4. Gumm – “Slipping”

For the most part, hardcore is hot-blood music, music by and for people who have trouble holding things back. That’s why it’s so fascinating when hardcore bands attempt to channel the icy, spectral influence of late-’70s and early-’80s UK postpunk. There’s been a lot of that over the years; a band like Ceremony started out as full hardcore and then eventually moved to full postpunk. On “Slipping,” the Chattanooga band Gumm toggles the switch back and forth with expert timing, moving from Joy Division-style simmer to sudden blooming fireballs of screaming passion. Coming from them, the combination makes sense. [From Und3rdogs: The Rise Of The Alphadogs compilation, out now on Dog Years Records.]

3. End – “Pariah”

“Cauterizing wax-like wounds on wings of flies, I will grind my fingers into knives,” Brendan Murphy bellows. I believe him! Murphy is the leader of metalcore stars Counterparts, and that band is plenty heavy. But Murphy evidently saves his real heavy shit for End, a band that also includes members of Fit For An Autopsy, Shai Hulud, and Misery Signals.”Pariah” radiates violent and noisy disgust in every direction, and it sounds like what might happen if the Jesus Lizard and Hatebreed were somehow the same band. I fuck with it. [From Splinters From An Ever-Changing Face, out 6/5 on Closed Casket Activities.]

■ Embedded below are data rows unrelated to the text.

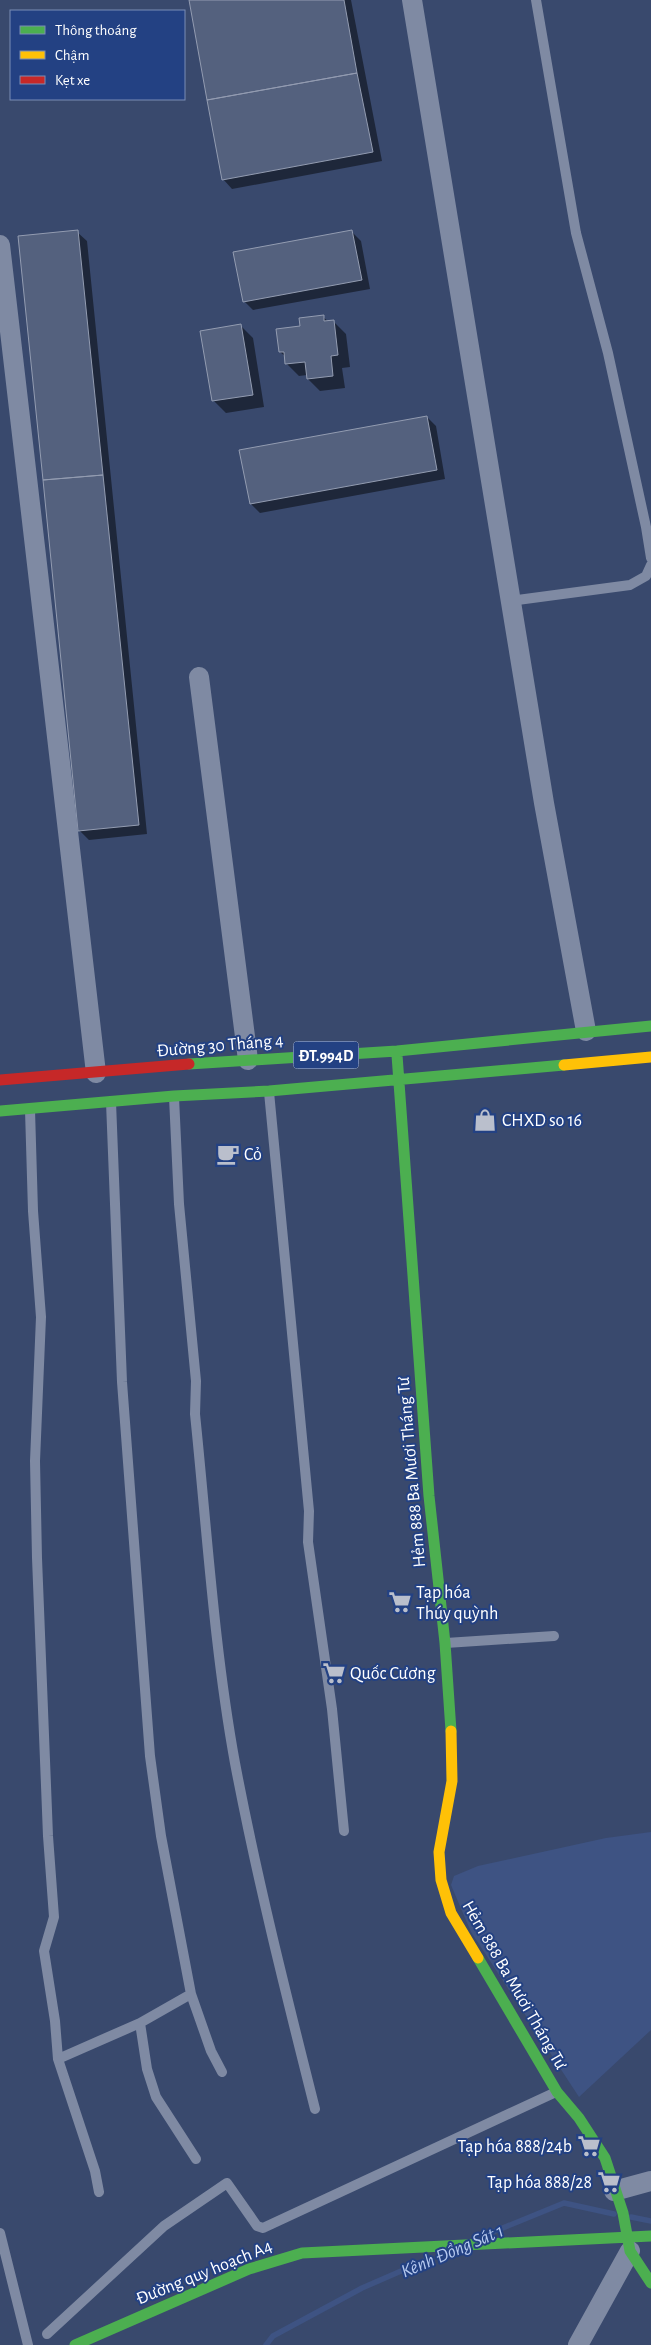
<svg xmlns="http://www.w3.org/2000/svg" width="651" height="2345" font-family="'Alegreya Sans',sans-serif">
<style>
.water{fill:#3e5383}
.shadow{fill:#0007}
.lines{fill:none;stroke-linecap:round;stroke-linejoin:round}
.stream{stroke:#3e5383;stroke-width:5.5}
.building{fill:#54617e;stroke:#939cb1}
.lane{stroke:#7f8aa3;stroke-width:10}
.street{stroke:#7f8aa3;stroke-width:20}
.fast{stroke:#4caf50;stroke-width:11}
.slow{stroke:#ffc107;stroke-width:11}
.jam{stroke:#c62828;stroke-width:11}
.labels{text-anchor:middle;stroke-width:4;stroke-linejoin:round;paint-order:stroke}
.shield{fill:#234183;stroke:#bdc6da;stroke-width:1}
.shield-label{font-size:16px;font-weight:bold;fill:#fff}
.street-label{font-size:18px;fill:#fff;stroke:#234183}
.poi-label{font-size:18px;fill:#fff;stroke:#234183;text-anchor:start}
.water-label{font-size:19px;font-style:italic;fill:#b6c9ef;stroke:#234183}
</style>
<rect width="100%" height="100%" fill="#39496d"/>
<path class="water" d="M651,1832v198l-72,67 -108,-165 -20,-47 3,-9 24,-10 128,-28z"/>
<path class="shadow" d="M190,0h161l31,161 -150,28 -9,-10z
M77,232l10,9 60,593 -58,6 -10,-10z
M352,232l9,9 9,48 -117,21 -9,-9z
M323,317l6,5h5l12,12 4,33 -8,1 3,20 -25,3 -12,-12 -1,-4 -8,1 -12,-12 -1,-7 -6,-5 21,-25z
M241,326l12,12 11,69 -38,6 -12,-12z
M427,417l9,9 9,53 -185,34 -9,-9z"/>
<g class="lines">
<path class="stream" d="M631,2217l20,4
M493,2232l71,-29 50,11
M266,2345l7,-9 89,-48 69,-30"/>
</g>
<path class="building" d="M189,0h155l13,73 -150,27z
M357,73l16,79 -151,28 -15,-80z
M78,230l25,245 -60,5 -25,-244z
M352,230l10,50 -119,22 -10,-50z
M324,315v6l10,-1 4,35 -7,1 2,20 -26,3 -2,-17 -20,2 -1,-12h-5l-3,-23 24,-3 -1,-8z
M241,324l12,71 -41,6 -12,-70z
M427,416l10,54 -187,34 -11,-54z
M103,475l36,350 -61,6 -35,-351z"/>
<g class="lines">
<path class="lane" d="M536,0l40,233 32,120 38,174 5,31
M510,601l120,-16 16,-9 5,-11
M269,1092l40,419 -1,31 24,167 12,122
M174,1097l5,107 17,177 -1,33c12,116 19,234 40,349 22,116 51,231 80,346
M111,1102l11,280 28,374 11,80 30,158 20,57 11,21
M30,1110l3,101 8,106 -6,144 2,97 11,278 6,81 -10,34 11,70 3,38 37,112 4,21
M446,1643l108,-7
M140,2023l7,46 9,28 40,62
M58,2059l82,-36 51,-29
M0,2233l28,112
M47,2334l117,-108 63,-43 30,43 6,2 293,-136"/>
<path class="street" d="M412,0l132,803 42,228
M0,245l96,828
M199,677l49,383
M614,2191l37,-10
M578,2345l52,-94"/>
<path class="fast" d="M397,1055l32,441 16,147 6,88
M189,1064l208,-13 254,-25
M0,1111l174,-15 95,-5 295,-26
M478,1958l79,134 22,26 26,40 18,55 7,38 21,32
M75,2345l174,-76 53,-16 349,-17"/>
<path class="slow" d="M564,1065l87,-8
M451,1731l1,50 -13,71 2,28 10,33 27,45"/>
<path class="jam" d="M0,1080l189,-16"/>
</g>
<defs>
<symbol id="shop-bare" viewBox="-9 -9 18 18"><path d="M-5-2.5h2.3a2.7 3.5 0 0 1 5.4 0H5L5.5 6h-11ZM-1.5-2.5h3a1.5 2.3 0 0 0-3 0Z" fill="#babfcc" stroke="#234183" stroke-width="2.5" paint-order="stroke"/></symbol>
<symbol id="cafe-bare" viewBox="-9 -9 18 18"><path d="M-5.5-4.5H6V0H3Q3 3.5 0 3.5H-2.5Q-5.5 3.5-5.5 0ZM3-3.2v2h1.7v-2ZM-6 4.5H4V6H-6Z" fill="#babfcc" stroke="#234183" stroke-width="2.5" paint-order="stroke"/></symbol>
<symbol id="supermarket-bare" viewBox="-9 -9 18 18"><path d="M-6-5.5h2.5l.6 2H6L4.5 2H-2.5L-4.4-4H-6ZM-1.5 3.2a1.3 1.3 0 1 0 .1 0ZM3 3.2a1.3 1.3 0 1 0 .1 0Z" fill="#babfcc" stroke="#234183" stroke-width="2.5" paint-order="stroke"/></symbol>
</defs>
<g fill-rule="evenodd">
<use href="#shop-bare" x="469" y="1104" width="32" height="32"/>
<use href="#cafe-bare" x="212" y="1138" width="32" height="32"/>
<use href="#supermarket-bare" x="384" y="1586" width="32" height="32"/>
<use href="#supermarket-bare" x="318" y="1657" width="32" height="32"/>
<use href="#supermarket-bare" x="573" y="2130" width="32" height="32"/>
<use href="#supermarket-bare" x="593" y="2166" width="32" height="32"/>
</g>
<g class="labels">
<rect class="shield" x="293.5" y="1041.5" width="65" height="27" rx="4"/>
<g class="shield-label">
<text x="326" y="1061">ĐT.994D</text>
</g>
<g class="street-label">
<text transform="translate(220 1045) rotate(-5)" y="6">Đường 30 Tháng 4</text>
<text transform="translate(411 1472) rotate(-95)" y="6">Hẻm 888 Ba Mươi Tháng Tư</text>
<text transform="translate(515 1985) rotate(60)" y="6">Hẻm 888 Ba Mươi Tháng Tư</text>
<text transform="translate(204 2272) rotate(-22)" y="6">Đường quy hoạch A4</text>
</g>
<g class="poi-label">
<text x="502" y="1126">CHXD so 16</text>
<text x="244" y="1160">Cỏ</text>
<text x="416" y="1598">Tạp hóa<tspan x="416" dy="21">Thúy quỳnh</tspan></text>
<text x="350" y="1679">Quốc Cương</text>
<text x="572" y="2152" text-anchor="end">Tạp hóa 888/24b</text>
<text x="592" y="2188" text-anchor="end">Tạp hóa 888/28</text>
</g>
<g class="water-label">
<text transform="translate(452 2250) rotate(-23)" y="7">Kênh Đồng Sát 1</text>
</g>
</g>
<rect x="10" y="10" width="175" height="90" fill="#234183" stroke="#7b8db5"/>
<rect x="20" y="26" width="25" height="8" fill="#4caf50" stroke="#7b8db5"/>
<text x="55" y="35" font-size="15" fill="#ffffff">Thông thoáng</text>
<rect x="20" y="51" width="25" height="8" fill="#ffc107" stroke="#7b8db5"/>
<text x="55" y="60" font-size="15" fill="#ffffff">Chậm</text>
<rect x="20" y="76" width="25" height="8" fill="#c62828" stroke="#7b8db5"/>
<text x="55" y="85" font-size="15" fill="#ffffff">Kẹt xe</text>
</svg>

2. Kohti Tuhoa – “Taas Sivussa”

You could argue that the Finnish band Kohti Tuhoa don’t belong in a hardcore column, since they fall more on the crust-punk/D-beat side of things. I would counter this argument by throwing you face-first through a brick wall and telling you to stop being such a pedant. For years, Kohti Tuhoa have been making some of the nastiest, hardest-ripping music on either side of the Atlantic. A song as fast and disgusted as “Taas Sivussa” — Finnish for “Again On The Side,” and I have no idea what that’s supposed to mean in this context — is the kind of frantic rage blackout that obliterates petty genre distinctions. [From Elä Totuudesta EP, out 5/15 on La Vida Es Un Mus Discos.]

1. Rotting Out – “Boy”

Walter Delgado, frontman of San Pedro head-rippers Rotting Out, has one hell of a story, and he’s endured hardships that most of us can barely contemplate. Rotting Out just released Ronin — their first album in seven years, and their first since Delgado finished an 18-month prison sentence for trafficking marijuana — and they end it with “Boy,” probably the grandest and most epic song in their discography. Rotting Out are a classicist hardcore band, and their songs usually clock in around the two-minute mark. “Boy” is five and a half minutes — an epic length in this genre — and it’s a raw, cathartic account of the time Delgado was sexually abused as a child. (He talked about it on this episode of the Forum Of Passion podcast, which I recommend without hesitation.) When the song builds to its tremendous gang-chant conclusion, it transforms: One man’s trauma easing into a vast and tribal statement of togetherness, of people surviving shit by relying on each other. I can’t think of a better example of what hardcore can do. [From Ronin, out now on Pure Noise Records.]